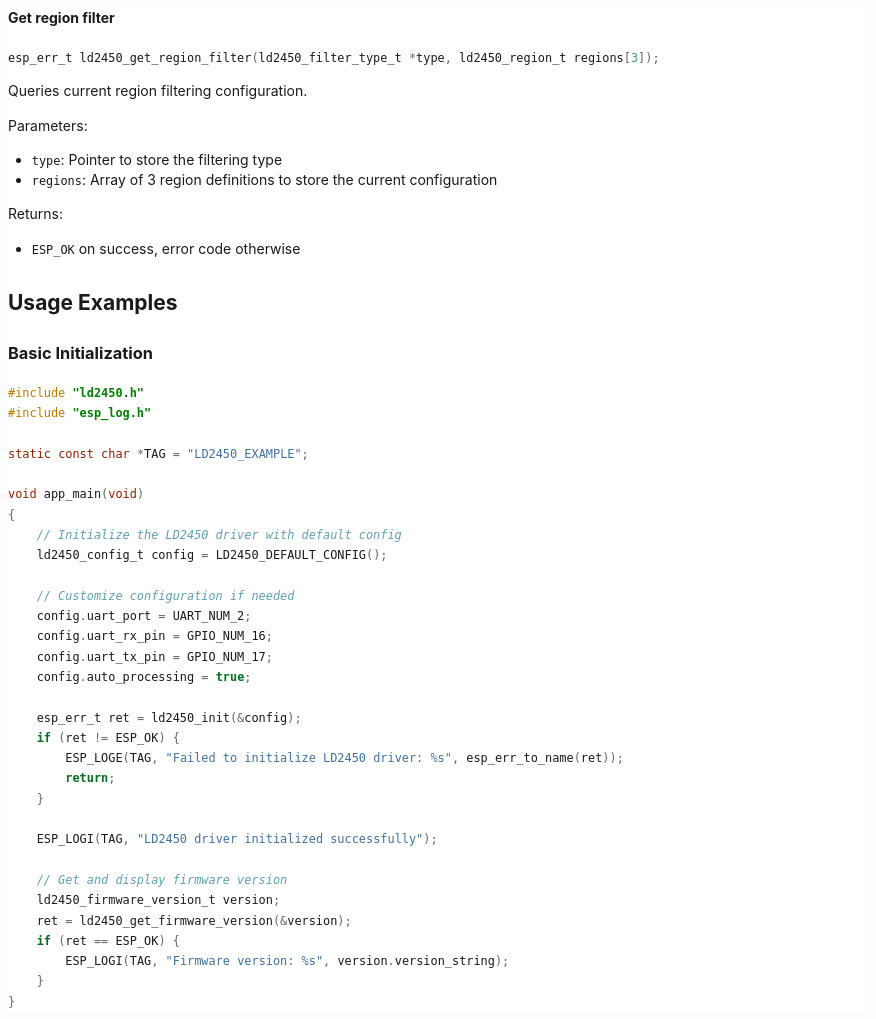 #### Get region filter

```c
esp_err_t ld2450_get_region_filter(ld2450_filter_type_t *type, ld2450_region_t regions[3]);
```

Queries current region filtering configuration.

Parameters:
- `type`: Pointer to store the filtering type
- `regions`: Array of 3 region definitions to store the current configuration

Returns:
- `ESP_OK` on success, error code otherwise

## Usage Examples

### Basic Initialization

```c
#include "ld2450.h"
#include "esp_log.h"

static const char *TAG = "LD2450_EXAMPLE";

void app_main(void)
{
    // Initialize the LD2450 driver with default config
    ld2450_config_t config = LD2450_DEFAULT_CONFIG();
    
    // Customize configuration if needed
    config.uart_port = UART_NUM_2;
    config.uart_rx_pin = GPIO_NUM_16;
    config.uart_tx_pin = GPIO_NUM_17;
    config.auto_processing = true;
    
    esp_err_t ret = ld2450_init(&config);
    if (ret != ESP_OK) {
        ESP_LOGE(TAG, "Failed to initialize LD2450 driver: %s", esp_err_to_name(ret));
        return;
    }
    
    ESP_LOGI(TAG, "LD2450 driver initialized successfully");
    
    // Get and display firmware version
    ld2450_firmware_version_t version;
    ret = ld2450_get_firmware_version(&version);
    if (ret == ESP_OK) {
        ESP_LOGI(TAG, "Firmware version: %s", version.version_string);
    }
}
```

▸ **Assignment**
Once the pictures are removed, output the remaining material exactly.

▸ **Written answer**
 #### Get region filter

```c
esp_err_t ld2450_get_region_filter(ld2450_filter_type_t *type, ld2450_region_t regions[3]);
```

Queries current region filtering configuration.

Parameters:
- `type`: Pointer to store the filtering type
- `regions`: Array of 3 region definitions to store the current configuration

Returns:
- `ESP_OK` on success, error code otherwise

## Usage Examples

### Basic Initialization

```c
#include "ld2450.h"
#include "esp_log.h"

static const char *TAG = "LD2450_EXAMPLE";

void app_main(void)
{
    // Initialize the LD2450 driver with default config
    ld2450_config_t config = LD2450_DEFAULT_CONFIG();
    
    // Customize configuration if needed
    config.uart_port = UART_NUM_2;
    config.uart_rx_pin = GPIO_NUM_16;
    config.uart_tx_pin = GPIO_NUM_17;
    config.auto_processing = true;
    
    esp_err_t ret = ld2450_init(&config);
    if (ret != ESP_OK) {
        ESP_LOGE(TAG, "Failed to initialize LD2450 driver: %s", esp_err_to_name(ret));
        return;
    }
    
    ESP_LOGI(TAG, "LD2450 driver initialized successfully");
    
    // Get and display firmware version
    ld2450_firmware_version_t version;
    ret = ld2450_get_firmware_version(&version);
    if (ret == ESP_OK) {
        ESP_LOGI(TAG, "Firmware version: %s", version.version_string);
    }
}
```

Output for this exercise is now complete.